Cette soudaine clarté est sans doute née de ma participation à l'équipe de rédactrices qui a créé le programme d'études des femmes qu'a récemment lancé le CCPEF (lire à ce propos l'article de Kate Nonesuch dans ce numéro). Le défi: quinze femmes venant d'un milieu social, culturel, racial et éducatif' radicalement différent, et qu'une convocation nationale avait réuni dans le cadre de ce projet, devaient trouver pour ce programme d'études une vision commune. Beaucoup plus difficile à réaliser qu'on aurait pu le croire de prime abord. Le CCPEF n'avait pas rédigé un document des perspectives avant de choisir les participantes.
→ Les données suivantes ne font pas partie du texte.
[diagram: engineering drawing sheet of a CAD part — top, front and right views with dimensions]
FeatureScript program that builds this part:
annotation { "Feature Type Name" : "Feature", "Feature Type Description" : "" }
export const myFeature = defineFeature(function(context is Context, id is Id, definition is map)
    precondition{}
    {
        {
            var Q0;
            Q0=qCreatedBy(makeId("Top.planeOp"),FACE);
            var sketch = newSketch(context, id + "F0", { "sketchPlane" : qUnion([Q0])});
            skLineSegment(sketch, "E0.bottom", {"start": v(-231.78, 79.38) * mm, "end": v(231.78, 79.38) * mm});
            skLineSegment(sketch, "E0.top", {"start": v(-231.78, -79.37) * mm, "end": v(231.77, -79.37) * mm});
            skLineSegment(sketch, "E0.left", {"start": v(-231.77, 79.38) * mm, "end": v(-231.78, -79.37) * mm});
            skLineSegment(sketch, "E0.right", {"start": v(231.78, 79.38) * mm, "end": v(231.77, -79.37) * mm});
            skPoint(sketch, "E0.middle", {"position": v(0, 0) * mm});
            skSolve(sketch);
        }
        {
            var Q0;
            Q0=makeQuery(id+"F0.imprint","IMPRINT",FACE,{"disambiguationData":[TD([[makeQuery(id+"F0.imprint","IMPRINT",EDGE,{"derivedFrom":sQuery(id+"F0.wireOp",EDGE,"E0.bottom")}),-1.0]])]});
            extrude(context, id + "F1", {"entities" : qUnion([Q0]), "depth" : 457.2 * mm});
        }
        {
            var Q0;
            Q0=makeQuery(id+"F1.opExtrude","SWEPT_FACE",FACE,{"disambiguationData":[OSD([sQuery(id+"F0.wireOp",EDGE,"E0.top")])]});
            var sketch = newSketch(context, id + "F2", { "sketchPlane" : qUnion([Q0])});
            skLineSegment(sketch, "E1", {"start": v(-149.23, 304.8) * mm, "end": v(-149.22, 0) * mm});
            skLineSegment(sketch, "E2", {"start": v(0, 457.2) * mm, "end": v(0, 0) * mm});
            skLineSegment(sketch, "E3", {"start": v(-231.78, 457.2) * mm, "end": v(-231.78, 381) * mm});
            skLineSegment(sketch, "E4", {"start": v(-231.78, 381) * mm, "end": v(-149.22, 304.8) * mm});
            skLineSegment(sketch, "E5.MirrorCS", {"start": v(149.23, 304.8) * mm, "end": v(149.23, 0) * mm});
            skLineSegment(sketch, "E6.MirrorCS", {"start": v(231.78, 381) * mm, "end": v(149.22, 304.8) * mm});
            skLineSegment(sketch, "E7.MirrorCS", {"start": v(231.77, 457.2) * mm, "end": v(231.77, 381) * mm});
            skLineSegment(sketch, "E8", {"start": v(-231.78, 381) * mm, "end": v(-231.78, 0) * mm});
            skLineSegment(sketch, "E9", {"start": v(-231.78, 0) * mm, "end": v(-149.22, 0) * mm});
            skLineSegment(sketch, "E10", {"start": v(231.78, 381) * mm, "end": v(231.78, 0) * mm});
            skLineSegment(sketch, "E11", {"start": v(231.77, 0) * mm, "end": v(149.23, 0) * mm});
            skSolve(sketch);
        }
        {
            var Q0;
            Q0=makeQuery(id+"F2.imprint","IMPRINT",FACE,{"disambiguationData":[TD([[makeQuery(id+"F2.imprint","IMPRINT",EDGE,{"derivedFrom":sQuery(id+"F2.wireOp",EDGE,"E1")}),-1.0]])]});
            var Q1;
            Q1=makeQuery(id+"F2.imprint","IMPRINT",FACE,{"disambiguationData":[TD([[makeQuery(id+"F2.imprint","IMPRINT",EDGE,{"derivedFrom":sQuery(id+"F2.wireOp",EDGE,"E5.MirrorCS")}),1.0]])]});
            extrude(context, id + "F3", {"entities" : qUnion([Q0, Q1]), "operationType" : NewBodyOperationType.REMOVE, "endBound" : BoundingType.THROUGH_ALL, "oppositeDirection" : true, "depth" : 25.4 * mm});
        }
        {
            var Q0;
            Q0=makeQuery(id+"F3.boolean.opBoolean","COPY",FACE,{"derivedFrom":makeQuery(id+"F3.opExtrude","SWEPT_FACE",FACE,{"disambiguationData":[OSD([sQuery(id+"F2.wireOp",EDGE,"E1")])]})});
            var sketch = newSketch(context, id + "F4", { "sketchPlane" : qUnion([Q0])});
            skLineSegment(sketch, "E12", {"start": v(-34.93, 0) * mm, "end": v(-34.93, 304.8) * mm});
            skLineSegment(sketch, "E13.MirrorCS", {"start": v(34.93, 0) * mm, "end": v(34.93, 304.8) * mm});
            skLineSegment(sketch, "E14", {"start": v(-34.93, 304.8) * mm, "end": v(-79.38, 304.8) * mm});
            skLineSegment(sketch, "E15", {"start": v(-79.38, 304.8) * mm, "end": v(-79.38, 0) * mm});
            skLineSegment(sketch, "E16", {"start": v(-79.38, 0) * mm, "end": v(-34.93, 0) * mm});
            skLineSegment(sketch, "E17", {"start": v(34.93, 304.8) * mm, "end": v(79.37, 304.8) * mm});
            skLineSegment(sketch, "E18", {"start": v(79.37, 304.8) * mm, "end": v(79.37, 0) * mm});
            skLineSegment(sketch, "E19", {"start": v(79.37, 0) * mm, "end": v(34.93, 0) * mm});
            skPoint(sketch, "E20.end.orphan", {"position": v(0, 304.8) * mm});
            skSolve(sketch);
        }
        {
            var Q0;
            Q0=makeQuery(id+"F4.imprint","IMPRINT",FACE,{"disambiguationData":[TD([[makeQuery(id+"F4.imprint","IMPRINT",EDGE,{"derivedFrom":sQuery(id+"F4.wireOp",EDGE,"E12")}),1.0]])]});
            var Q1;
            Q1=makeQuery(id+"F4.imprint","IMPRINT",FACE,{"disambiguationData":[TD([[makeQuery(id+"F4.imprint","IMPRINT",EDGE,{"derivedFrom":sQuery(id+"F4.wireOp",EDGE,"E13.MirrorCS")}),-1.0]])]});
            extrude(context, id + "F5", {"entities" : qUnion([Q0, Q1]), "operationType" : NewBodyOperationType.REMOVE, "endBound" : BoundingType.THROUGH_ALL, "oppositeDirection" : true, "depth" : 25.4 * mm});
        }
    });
Au contraire, il avait estimé que le fait de circonscrire cette vision constituerait pour ces femmes un moyen de se lier, car, à quelques exceptions près, elles ne s'étaient jamais rencontrées avant la première retraite qui eut lieu une fin de semaine.

Il fallut un an pour donner forme à la vision, dont le pouvoir repose sur ses liens avec la vie des femmes de l'équipe, qu'elles soient noires, blanches, Asiatiques, citadines, campagnardes, hétérosexuelles, lesbiennes, mariées, avec ou sans enfant, employées, au chômage, célibataires, divorcées, en bonne santé, malades; les liens et les différences entre nous étaient immenses. Mais nous étions unies par une chose: nous reconnaissions que nous étions toutes extraordinaires d'une façon ou d'une autre.

La vision finalement adoptée n'était pas intellectuelle; elle essayait de refléter la vie des femmes. Et en réfléchissant aux déclarations que nous avons faites - rendre hommage à la diversité, remettre en question les questions relatives au pouvoir, dire la vérité, qu'elle soit dissimulée ou difficile à admettre, laisser de la place aux émotions et au vécu et respecter les paroles des apprenantes - j'ai compris la question de Mme Bateson: «Et qu'arriverait-il si nous reconnaissions la capacité à la distraction, la volonté partagée, en tant que sagesse supérieure? ... Au lieu de nous concentrer sur un idéal transcendent, pourquoi ne pas porter une attention soutenue à la diversité et à l'interdépendance, qui pourraient permettre une clarté autre, c'est-à-dire une vision qui tienne compte de la complexité de l'écologie, de la multiplicité plutôt que de la singularité? Il se peut que nous puissions discerner chez les femmes respectant de multiples engagements un nouveau niveau de productivité et de nouvelles possibilités d'apprentissage» (p. 166).

Lorsque quelqu'un me demande maintenant «Pourquoi préparer un programme d'études féministe?», je réponds: « Pour rendre hommage aux multiples engagements des femmes et les aider (aussi bien que les hommes) à voir qu'on trouve davantage d'espoir à composer sa propre vie qu'à répéter les vieux modèles».